This research article identifies the structural basis for how the protein kinase mTORC2 selectively recruits and phosphorylates Akt and related AGC family kinases. Researchers utilized expressed protein ligation to create semisynthetic Akt probes, allowing them to trap the transient kinase-substrate interaction for high-resolution cryo-electron microscopy analysis. The study reveals that mTORC2 recognition depends on two distinct long-range docking interfaces—the CRIM domain and the "N-mooring" of the mSin1 subunit—rather than the local amino acid sequence surrounding the phosphorylation site.
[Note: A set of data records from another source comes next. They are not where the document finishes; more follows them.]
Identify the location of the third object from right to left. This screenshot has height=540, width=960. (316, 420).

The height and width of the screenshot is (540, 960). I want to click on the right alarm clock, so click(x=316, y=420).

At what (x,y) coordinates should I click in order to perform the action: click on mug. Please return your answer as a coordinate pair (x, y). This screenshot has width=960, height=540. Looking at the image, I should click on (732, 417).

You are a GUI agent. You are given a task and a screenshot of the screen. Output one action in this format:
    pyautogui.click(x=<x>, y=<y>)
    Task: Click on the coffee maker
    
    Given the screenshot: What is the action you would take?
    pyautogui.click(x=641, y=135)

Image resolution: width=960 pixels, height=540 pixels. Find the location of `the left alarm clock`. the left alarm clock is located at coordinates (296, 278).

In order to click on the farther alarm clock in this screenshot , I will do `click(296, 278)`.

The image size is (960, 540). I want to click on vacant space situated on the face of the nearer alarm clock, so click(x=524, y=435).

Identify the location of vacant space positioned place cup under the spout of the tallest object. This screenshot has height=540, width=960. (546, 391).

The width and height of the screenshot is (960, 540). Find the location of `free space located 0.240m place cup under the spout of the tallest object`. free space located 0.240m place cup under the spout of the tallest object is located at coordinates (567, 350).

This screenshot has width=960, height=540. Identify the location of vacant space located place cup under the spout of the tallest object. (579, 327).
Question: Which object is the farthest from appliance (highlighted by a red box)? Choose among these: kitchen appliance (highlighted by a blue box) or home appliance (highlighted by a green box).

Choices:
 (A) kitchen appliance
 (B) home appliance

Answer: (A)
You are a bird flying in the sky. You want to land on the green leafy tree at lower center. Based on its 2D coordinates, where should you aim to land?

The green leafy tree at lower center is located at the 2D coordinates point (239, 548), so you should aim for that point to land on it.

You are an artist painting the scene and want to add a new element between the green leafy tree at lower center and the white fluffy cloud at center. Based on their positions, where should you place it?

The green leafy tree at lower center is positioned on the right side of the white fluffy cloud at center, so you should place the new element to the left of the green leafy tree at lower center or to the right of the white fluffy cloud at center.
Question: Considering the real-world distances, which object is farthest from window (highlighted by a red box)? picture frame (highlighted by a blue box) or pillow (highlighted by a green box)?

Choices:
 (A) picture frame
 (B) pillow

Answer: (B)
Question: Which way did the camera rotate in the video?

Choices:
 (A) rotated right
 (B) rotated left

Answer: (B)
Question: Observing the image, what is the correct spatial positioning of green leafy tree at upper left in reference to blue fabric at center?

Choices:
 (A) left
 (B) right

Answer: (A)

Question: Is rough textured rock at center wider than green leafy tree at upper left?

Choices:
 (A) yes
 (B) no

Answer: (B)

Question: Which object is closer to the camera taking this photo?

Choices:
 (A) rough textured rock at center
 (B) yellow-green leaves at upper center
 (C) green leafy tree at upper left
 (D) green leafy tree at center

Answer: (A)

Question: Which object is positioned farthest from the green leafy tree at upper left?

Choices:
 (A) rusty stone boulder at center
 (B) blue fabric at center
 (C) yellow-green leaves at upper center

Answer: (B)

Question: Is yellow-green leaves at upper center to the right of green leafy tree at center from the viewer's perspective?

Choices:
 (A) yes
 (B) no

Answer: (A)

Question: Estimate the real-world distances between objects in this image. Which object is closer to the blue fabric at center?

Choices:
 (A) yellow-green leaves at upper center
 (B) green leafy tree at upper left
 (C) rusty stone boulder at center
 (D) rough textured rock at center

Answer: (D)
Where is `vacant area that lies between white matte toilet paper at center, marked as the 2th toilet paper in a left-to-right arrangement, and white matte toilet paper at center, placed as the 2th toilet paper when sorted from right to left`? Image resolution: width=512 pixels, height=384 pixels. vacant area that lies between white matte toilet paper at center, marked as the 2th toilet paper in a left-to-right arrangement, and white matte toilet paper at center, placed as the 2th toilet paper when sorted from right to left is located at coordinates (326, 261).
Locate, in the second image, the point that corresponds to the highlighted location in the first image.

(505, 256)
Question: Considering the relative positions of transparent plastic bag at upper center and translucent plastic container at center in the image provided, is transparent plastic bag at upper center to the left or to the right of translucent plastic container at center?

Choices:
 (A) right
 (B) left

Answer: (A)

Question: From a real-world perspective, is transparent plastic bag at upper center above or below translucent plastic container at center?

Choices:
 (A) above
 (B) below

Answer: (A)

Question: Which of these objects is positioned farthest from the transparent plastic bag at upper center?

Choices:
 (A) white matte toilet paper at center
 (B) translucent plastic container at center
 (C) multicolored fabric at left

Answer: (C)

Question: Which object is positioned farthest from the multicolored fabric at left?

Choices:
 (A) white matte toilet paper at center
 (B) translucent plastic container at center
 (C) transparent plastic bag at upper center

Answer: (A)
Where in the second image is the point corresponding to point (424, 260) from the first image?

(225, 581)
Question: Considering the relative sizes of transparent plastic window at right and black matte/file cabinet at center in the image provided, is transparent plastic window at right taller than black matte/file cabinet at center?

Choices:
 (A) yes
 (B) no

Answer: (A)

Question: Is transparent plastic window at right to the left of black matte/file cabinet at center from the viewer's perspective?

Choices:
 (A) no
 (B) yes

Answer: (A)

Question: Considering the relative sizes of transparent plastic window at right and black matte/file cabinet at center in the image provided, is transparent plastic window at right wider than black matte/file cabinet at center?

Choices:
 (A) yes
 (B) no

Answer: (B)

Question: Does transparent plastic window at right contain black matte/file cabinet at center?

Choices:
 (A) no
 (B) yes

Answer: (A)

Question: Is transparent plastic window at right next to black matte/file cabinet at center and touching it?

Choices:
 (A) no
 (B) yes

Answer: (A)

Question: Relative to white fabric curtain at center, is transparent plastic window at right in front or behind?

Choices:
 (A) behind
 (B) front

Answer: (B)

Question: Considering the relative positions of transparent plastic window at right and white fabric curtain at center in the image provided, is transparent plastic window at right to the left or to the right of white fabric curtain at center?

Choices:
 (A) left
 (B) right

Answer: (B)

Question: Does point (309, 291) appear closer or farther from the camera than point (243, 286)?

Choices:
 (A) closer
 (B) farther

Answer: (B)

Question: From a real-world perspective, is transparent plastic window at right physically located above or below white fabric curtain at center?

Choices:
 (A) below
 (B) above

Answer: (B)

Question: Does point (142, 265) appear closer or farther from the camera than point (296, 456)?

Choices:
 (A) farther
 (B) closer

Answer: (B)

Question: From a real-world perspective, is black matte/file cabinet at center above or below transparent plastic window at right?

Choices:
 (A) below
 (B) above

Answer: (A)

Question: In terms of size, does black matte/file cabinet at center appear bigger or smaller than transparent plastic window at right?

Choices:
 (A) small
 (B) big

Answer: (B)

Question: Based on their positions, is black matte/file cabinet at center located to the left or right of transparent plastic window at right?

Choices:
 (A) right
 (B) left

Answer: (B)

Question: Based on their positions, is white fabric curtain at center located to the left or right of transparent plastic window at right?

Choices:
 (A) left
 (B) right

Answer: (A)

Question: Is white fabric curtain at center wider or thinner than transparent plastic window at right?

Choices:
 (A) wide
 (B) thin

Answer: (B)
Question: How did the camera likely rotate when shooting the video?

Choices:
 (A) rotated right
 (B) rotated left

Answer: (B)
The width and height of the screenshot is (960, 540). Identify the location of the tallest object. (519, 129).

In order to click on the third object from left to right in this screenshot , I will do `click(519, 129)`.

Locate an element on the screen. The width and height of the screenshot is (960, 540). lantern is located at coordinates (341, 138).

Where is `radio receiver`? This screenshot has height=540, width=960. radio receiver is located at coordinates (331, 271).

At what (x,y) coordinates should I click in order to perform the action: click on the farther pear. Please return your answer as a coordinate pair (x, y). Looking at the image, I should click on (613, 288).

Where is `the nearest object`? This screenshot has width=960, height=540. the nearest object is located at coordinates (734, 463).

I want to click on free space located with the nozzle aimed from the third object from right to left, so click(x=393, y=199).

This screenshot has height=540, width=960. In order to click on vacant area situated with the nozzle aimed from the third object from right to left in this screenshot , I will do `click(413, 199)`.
These findings demonstrate that mTORC2 directly phosphorylates both the Ser473 hydrophobic motif and the Thr450 turn motif through a coordinated conformational change at the plasma membrane. By defining these specific binding surfaces, the authors provide a molecular framework for developing therapeutic inhibitors that selectively target mTORC2 over the closely related mTORC1 complex. This work ultimately clarifies long-standing questions regarding substrate specificity in vital signaling networks associated with cancer and diabetes.

References:

• Taylor M S, Chen M, Hancock M, et al. Structural basis for the recruitment and selective phosphorylation of Akt by mTORC2[J]. Science, 2025: eadv7111.